*** Opening of Supplied text ***

Mediating the effects of peptide release

Most functional tumors of the gastroenteropancreatic system arise in the pancreas and include insulinomas, gastrinomas, VIPomas, glucagonomas, and somatostatinomas. Other functional tumors include duodenal gastrin-producing tumors and carcinoid tumors which generally occur in the ileum or appendix. Hindgut tumors are always nonfunctional. Biotherapies such as somatostatin analogs can both decrease the secretion of such peptides and inhibit their end-organ effects.

Somatostatin analogs

Somatostatin analogs are the mainstay of symptom management for patients with functional GEP-NETs. Somatostatin is a naturally occurring polypeptide produced by paracrine cells that are scattered throughout the gastrointestinal tract. Somatostatin inhibits gastrointestinal endocrine and exocrine function including the release of insulin, gastrin, glucagon, gastric, and pancreatic secretions. Somatostatin was first used to control symptoms caused by GEP-NETs in the 1970s.^3,4 Somatostatin has a 2-minute half-life and therefore required a cumbersome continuous infusion and caused rebound hypersecretion of hormones. These characteristics made somatostatin clinically impractical. Since then, longer-acting somatostatin analogs have been developed which have facilitated out-patient use and minimized rebound symptoms.

Octreotide was the first somatostatin analog introduced for clinical use. It has a half-life of 2 hours, requiring 2–3 daily injections, and is not associated with the rebound symptoms that plagued the use of somatostatin. A meta-analysis of 62 published studies was performed in 1999 and examined the relationship between the short-acting octreotide dose and efficacy in terms of decreasing urinary 5-HIAA levels, flushing, and diarrhea.⁵ The analysis found that increasing doses of octreotide (100–1000 μg/day) were directly associated with decreasing 5-HIAA levels and symptom improvement. Individualized dose titration was emphasized.

A longer-acting octreotide formulation (octreotide acetate LAR [long-acting repeatable]) was developed in the mid 1990s. The slow microsphere drug release of the LAR preparation offers the convenience of monthly intramuscular dosing. Studies comparing the shorter-acting and longer-acting forms of octreotide have demonstrated equal efficacy in terms of symptom control, with symptomatic response rates of 60% to 72% across groups.⁶ Other studies have reported 65% to 100% response rates with octreotide LAR. Initiation of octreotide LAR often requires coverage with a short-acting formulation for 2–3 weeks until steady-state levels of LAR are achieved.

*** Close of Supplied text ***
*** Opening of Data section ***

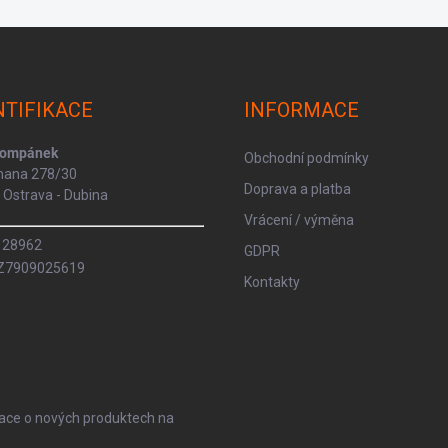
NTIFIKACE
INFORMACE
Kompánek
Obchodní podmínky
rmana 278/30
Doprava a platba
Ostrava - Dubina
Vrácení / výměna
8128962
GDPR
CZ7909025619
Kontakty
mace o nových produktech na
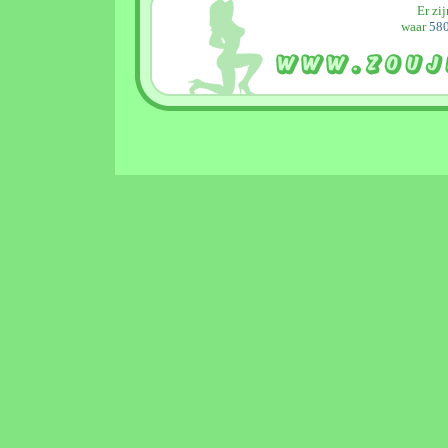
Er zi
waar
580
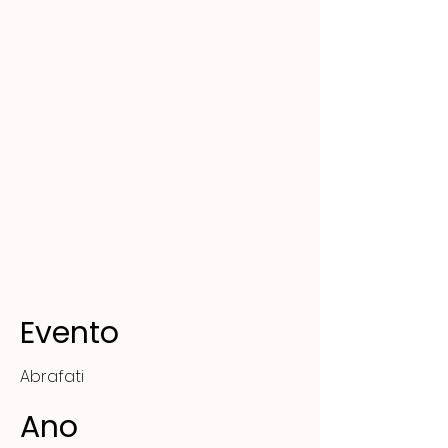
Evento
Abrafati
Ano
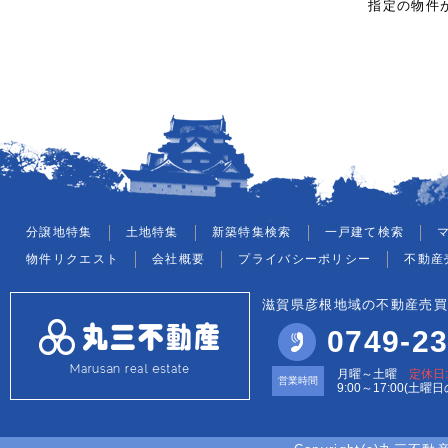
指定の物件
分譲地特集
土地特集
新築特集検索
一戸建て検索
物件リクエスト
会社概要
プライバシーポリシー
不動産
滋賀県彦根地域の不動産売買
0749-23
月曜～土曜
定休日
営業時間
9:00～17:00(土曜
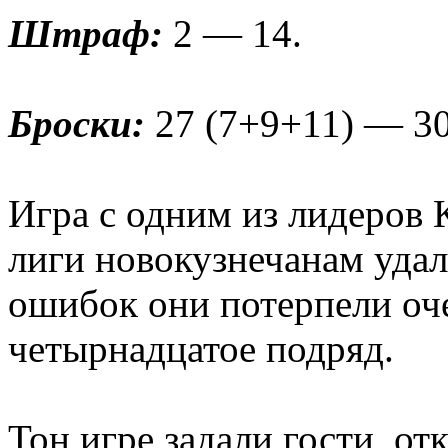
Штраф:
2 — 14.
Броски:
27 (7+9+11) — 30
Игра с одним из лидеров
лиги новокузнечанам удал
ошибок они потерпели оч
четырнадцатое подряд.
Тон игре задали гости, от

*** Close of Data section ***

- [Problem set]:
**a.** Decide whether each statement agrees with the somatostatin analog passage, answering yes or no and quoting the words that settle it: (i) Hindgut tumors are sometimes functional. (ii) Octreotide has a half-life of 2 hours. (iii) Octreotide LAR is given as a weekly injection.
**b.** Reproduce word for word the stretch of the somatostatin analog passage from "A longer-acting octreotide" through "LAR are achieved.".
Rely only on the somatostatin analog passage; the listing plays no part in what comes next.

- [Solved problems]:
**a.**
(i) No: "Hindgut tumors are always nonfunctional."
(ii) Yes: "It has a half-life of 2 hours"
(iii) No: "offers the convenience of monthly intramuscular dosing"

**b.**
A longer-acting octreotide formulation (octreotide acetate LAR [long-acting repeatable]) was developed in the mid 1990s. The slow microsphere drug release of the LAR preparation offers the convenience of monthly intramuscular dosing. Studies comparing the shorter-acting and longer-acting forms of octreotide have demonstrated equal efficacy in terms of symptom control, with symptomatic response rates of 60% to 72% across groups.⁶ Other studies have reported 65% to 100% response rates with octreotide LAR. Initiation of octreotide LAR often requires coverage with a short-acting formulation for 2–3 weeks until steady-state levels of LAR are achieved.